TEXTE SOURCE =
WARREN HAYNES: Million Voices Whisper (2024)

01 - These Changes (avec Derek Trucks) (D. Trucks/M. Mattison/W. Haynes)
02 - Go Down Swinging (J. Johnson/W. Haynes)
03 - You Ain’t Above Me (W. Haynes)
04 - This Life As We Know It (W. Haynes)
05 - Day of Reckoning (avec Lukas Nelson et Jamey Johnson) (L. Nelson/W. Haynes)
06 - Real, Real Love (avec Derek Trucks) (G. Allman/W. Haynes)
07 - Lies, Lies, Lies > Monkey Dance > Lies, Lies, Lies (J. Medeski/W. Haynes)
08 - From Here on Out (W. Haynes)
09 - Till the Sun Comes Shining Through (M. Dragstrem/R. Akins/W. Haynes)
10 - Terrified (W. Haynes)
11 - Hall of Future Saints (avec Derek Trucks) (D. Trucks/W. Haynes)

Musiciens :
Warren Haynes : Chant, guitare, slide-guitare
Derek Trucks : Guitare, slide-guitare
Lukas Nelson : Chant, guitare
Terence Higgins : Batterie
Andy Hess : Basse
Kevin Scott : Basse
John Medeski : Claviers
Jamey Johnson : Chant
Saundra Williams : Chœurs
Jenny Hill : Saxophone
Buford O’Sullivan : Trombone
Pam Fleming : Trompette

‌Voilà encore un super album qui va couler de façon magique dans les oreilles de toute personne qui n’est pas allergique à un peu de funk ! C’est vrai, là nous paraissons loin du rock sudiste, quoique… Les amateurs de Wet Willie s’y retrouverons à coup sûr ! Tout comme les amateurs de soul et de cette forme de blues cuivré tirant un peu soit sur la soul, soit sur le funk.
Tout d’abord on peut noter l’excellence des compositions, de la rythmique, du chant, magistral de bout en bout, et des guitares, avec en prime quelques incroyables duels complices. Ensuite la cohésion de la production permet de relier des titres qui n’appartiennent pas réellement à la même famille, mais là tout s’enchaîne dans une apparente unité sonore, un vrai tour de force.

CONSIGNE A =
D'après le texte source, de quel instrument joue Jenny Hill ?

LISTING FOURNI =
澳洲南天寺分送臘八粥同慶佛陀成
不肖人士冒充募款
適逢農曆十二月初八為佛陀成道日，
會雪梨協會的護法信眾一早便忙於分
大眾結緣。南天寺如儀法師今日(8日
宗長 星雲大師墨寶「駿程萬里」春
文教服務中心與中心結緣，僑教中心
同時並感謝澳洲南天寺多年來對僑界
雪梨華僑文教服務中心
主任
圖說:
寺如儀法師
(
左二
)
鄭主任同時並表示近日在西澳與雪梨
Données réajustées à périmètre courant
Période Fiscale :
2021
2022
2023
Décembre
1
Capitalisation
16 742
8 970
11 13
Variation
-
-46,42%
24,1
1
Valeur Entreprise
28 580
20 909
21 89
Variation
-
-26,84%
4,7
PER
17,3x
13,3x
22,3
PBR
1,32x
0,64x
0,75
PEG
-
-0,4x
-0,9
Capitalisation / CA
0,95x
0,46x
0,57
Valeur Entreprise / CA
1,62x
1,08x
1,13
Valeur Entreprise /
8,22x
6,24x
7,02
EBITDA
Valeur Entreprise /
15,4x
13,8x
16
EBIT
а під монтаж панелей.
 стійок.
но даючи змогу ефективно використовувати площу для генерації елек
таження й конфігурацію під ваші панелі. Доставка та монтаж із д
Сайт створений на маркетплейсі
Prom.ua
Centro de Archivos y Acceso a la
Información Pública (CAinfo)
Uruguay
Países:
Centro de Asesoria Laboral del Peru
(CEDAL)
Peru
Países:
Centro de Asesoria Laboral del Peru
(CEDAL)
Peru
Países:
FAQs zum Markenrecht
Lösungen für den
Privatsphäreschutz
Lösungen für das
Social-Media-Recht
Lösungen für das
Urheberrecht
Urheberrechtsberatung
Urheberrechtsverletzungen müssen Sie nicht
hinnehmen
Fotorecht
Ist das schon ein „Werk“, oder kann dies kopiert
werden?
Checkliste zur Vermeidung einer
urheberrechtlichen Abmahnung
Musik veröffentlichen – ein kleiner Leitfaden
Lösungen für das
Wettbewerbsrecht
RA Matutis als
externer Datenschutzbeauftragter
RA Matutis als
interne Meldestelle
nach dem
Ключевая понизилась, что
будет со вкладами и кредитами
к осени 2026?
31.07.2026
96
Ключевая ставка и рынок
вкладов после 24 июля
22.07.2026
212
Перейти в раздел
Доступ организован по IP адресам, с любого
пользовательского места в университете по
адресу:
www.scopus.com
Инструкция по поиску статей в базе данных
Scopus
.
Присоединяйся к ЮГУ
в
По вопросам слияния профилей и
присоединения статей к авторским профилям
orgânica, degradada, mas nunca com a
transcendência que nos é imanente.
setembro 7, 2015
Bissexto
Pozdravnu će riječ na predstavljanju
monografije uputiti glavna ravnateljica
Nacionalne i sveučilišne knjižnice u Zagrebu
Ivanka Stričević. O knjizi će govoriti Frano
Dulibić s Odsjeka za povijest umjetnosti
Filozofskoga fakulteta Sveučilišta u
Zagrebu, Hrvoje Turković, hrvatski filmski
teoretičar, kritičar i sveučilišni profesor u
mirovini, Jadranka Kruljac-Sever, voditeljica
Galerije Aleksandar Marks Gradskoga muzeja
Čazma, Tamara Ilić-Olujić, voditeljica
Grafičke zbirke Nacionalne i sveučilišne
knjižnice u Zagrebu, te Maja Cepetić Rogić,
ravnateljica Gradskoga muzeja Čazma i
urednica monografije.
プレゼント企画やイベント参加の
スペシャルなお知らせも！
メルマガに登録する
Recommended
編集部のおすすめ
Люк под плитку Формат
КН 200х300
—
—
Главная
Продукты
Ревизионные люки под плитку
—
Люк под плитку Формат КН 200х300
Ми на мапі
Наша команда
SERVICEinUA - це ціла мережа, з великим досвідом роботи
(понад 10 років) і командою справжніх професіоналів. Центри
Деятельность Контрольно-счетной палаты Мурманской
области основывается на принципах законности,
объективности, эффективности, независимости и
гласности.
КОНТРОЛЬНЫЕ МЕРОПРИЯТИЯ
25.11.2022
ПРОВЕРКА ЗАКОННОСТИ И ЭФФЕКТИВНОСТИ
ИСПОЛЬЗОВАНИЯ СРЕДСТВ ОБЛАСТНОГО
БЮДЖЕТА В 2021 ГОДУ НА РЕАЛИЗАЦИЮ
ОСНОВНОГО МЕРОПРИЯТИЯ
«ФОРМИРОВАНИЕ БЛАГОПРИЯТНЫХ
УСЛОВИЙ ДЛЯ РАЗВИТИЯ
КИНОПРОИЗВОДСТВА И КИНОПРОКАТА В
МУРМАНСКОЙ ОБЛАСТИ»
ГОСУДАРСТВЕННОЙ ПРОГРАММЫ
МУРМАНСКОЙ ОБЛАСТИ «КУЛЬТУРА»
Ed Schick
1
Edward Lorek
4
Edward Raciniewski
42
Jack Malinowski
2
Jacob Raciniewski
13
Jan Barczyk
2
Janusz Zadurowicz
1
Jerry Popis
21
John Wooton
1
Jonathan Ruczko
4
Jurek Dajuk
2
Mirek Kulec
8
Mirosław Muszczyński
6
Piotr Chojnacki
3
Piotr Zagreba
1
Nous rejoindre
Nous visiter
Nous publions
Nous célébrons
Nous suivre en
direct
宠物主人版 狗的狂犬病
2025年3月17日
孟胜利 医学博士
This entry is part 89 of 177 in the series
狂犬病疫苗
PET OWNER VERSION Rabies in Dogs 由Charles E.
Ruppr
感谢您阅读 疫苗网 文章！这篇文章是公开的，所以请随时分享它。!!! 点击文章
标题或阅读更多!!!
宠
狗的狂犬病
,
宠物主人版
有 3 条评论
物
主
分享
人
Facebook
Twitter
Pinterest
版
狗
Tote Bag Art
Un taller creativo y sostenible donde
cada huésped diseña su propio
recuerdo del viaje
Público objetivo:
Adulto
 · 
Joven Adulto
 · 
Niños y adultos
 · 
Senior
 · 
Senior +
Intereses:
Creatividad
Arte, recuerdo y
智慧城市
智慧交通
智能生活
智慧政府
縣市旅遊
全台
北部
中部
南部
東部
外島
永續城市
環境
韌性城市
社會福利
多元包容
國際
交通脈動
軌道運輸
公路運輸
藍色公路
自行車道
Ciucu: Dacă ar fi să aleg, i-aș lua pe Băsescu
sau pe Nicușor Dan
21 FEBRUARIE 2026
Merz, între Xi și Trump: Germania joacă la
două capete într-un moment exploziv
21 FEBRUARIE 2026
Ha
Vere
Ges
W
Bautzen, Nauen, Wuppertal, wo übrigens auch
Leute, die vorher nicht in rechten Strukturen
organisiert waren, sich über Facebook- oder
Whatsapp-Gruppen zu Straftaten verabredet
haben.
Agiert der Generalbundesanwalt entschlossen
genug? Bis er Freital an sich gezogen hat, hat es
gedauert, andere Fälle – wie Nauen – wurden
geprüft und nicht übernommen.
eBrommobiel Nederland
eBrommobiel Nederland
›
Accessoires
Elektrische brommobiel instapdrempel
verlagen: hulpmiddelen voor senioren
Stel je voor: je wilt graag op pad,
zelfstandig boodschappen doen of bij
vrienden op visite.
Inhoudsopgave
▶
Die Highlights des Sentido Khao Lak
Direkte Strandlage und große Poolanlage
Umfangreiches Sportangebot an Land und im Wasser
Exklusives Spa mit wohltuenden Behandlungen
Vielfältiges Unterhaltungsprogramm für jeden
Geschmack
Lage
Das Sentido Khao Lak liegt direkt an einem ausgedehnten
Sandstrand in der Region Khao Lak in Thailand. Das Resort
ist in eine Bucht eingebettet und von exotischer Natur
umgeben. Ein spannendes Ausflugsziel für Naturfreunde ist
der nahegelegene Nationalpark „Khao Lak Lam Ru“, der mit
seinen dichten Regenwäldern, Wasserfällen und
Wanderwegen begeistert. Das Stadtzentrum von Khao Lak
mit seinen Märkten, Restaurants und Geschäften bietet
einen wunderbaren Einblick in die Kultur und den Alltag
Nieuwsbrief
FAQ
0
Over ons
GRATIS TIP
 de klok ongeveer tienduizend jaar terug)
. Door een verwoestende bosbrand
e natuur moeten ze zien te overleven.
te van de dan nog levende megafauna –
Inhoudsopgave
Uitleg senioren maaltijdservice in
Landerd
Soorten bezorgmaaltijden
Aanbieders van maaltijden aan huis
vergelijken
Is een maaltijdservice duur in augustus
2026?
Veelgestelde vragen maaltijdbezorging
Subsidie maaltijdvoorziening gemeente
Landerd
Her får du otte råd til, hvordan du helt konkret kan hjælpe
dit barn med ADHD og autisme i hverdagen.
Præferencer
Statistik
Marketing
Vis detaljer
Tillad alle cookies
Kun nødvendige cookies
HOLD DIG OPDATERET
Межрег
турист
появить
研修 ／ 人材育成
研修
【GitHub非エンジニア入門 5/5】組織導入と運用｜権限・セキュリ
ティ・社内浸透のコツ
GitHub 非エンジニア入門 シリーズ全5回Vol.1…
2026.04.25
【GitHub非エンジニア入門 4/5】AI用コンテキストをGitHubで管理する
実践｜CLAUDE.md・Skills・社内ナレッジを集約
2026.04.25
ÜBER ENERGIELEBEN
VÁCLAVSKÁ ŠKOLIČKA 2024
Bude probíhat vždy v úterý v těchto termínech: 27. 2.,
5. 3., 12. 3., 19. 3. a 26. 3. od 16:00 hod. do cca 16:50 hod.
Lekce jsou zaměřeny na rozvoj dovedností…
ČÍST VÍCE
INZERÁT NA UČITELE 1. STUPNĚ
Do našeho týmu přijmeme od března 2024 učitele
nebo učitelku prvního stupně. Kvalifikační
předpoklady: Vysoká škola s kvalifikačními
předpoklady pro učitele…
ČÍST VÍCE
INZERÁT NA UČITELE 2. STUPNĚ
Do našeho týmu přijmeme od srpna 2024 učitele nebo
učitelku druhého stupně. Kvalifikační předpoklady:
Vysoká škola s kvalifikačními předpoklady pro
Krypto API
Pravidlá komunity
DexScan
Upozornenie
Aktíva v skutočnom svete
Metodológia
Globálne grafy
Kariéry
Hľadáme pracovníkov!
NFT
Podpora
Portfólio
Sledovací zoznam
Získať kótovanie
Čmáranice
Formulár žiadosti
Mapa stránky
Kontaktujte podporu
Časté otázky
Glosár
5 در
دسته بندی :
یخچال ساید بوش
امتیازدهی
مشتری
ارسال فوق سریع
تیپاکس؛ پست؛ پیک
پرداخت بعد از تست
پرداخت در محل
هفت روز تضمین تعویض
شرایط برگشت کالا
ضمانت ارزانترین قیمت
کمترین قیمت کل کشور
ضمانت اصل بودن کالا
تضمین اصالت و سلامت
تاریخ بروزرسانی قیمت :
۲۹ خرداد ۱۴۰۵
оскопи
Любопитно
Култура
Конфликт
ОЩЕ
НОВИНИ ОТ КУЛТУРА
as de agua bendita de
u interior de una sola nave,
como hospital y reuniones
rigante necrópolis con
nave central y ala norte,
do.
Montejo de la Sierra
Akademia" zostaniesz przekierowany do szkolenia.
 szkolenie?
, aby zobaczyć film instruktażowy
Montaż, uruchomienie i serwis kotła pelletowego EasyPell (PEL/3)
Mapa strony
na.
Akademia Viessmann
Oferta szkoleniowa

CONSIGNE B =
Présente en liste numérotée les lignes du listing, depuis son début jusqu'à la ligne contenant « к осени 2026? », incluse, en omettant les lignes vides.

RÉPONSE A =
Du saxophone.

RÉPONSE B =
1. 澳洲南天寺分送臘八粥同慶佛陀成
2. 不肖人士冒充募款
3. 適逢農曆十二月初八為佛陀成道日，
4. 會雪梨協會的護法信眾一早便忙於分
5. 大眾結緣。南天寺如儀法師今日(8日
6. 宗長 星雲大師墨寶「駿程萬里」春
7. 文教服務中心與中心結緣，僑教中心
8. 同時並感謝澳洲南天寺多年來對僑界
9. 雪梨華僑文教服務中心
10. 主任
11. 圖說:
12. 寺如儀法師
13. (
14. 左二
15. )
16. 鄭主任同時並表示近日在西澳與雪梨
17. Données réajustées à périmètre courant
18. Période Fiscale :
19. 2021
20. 2022
21. 2023
22. Décembre
23. 1
24. Capitalisation
25. 16 742
26. 8 970
27. 11 13
28. Variation
29. -
30. -46,42%
31. 24,1
32. 1
33. Valeur Entreprise
34. 28 580
35. 20 909
36. 21 89
37. Variation
38. -
39. -26,84%
40. 4,7
41. PER
42. 17,3x
43. 13,3x
44. 22,3
45. PBR
46. 1,32x
47. 0,64x
48. 0,75
49. PEG
50. -
51. -0,4x
52. -0,9
53. Capitalisation / CA
54. 0,95x
55. 0,46x
56. 0,57
57. Valeur Entreprise / CA
58. 1,62x
59. 1,08x
60. 1,13
61. Valeur Entreprise /
62. 8,22x
63. 6,24x
64. 7,02
65. EBITDA
66. Valeur Entreprise /
67. 15,4x
68. 13,8x
69. 16
70. EBIT
71. а під монтаж панелей.
72.  стійок.
73. но даючи змогу ефективно використовувати площу для генерації елек
74. таження й конфігурацію під ваші панелі. Доставка та монтаж із д
75. Сайт створений на маркетплейсі
76. Prom.ua
77. Centro de Archivos y Acceso a la
78. Información Pública (CAinfo)
79. Uruguay
80. Países:
81. Centro de Asesoria Laboral del Peru
82. (CEDAL)
83. Peru
84. Países:
85. Centro de Asesoria Laboral del Peru
86. (CEDAL)
87. Peru
88. Países:
89. FAQs zum Markenrecht
90. Lösungen für den
91. Privatsphäreschutz
92. Lösungen für das
93. Social-Media-Recht
94. Lösungen für das
95. Urheberrecht
96. Urheberrechtsberatung
97. Urheberrechtsverletzungen müssen Sie nicht
98. hinnehmen
99. Fotorecht
100. Ist das schon ein „Werk“, oder kann dies kopiert
101. werden?
102. Checkliste zur Vermeidung einer
103. urheberrechtlichen Abmahnung
104. Musik veröffentlichen – ein kleiner Leitfaden
105. Lösungen für das
106. Wettbewerbsrecht
107. RA Matutis als
108. externer Datenschutzbeauftragter
109. RA Matutis als
110. interne Meldestelle
111. nach dem
112. Ключевая понизилась, что
113. будет со вкладами и кредитами
114. к осени 2026?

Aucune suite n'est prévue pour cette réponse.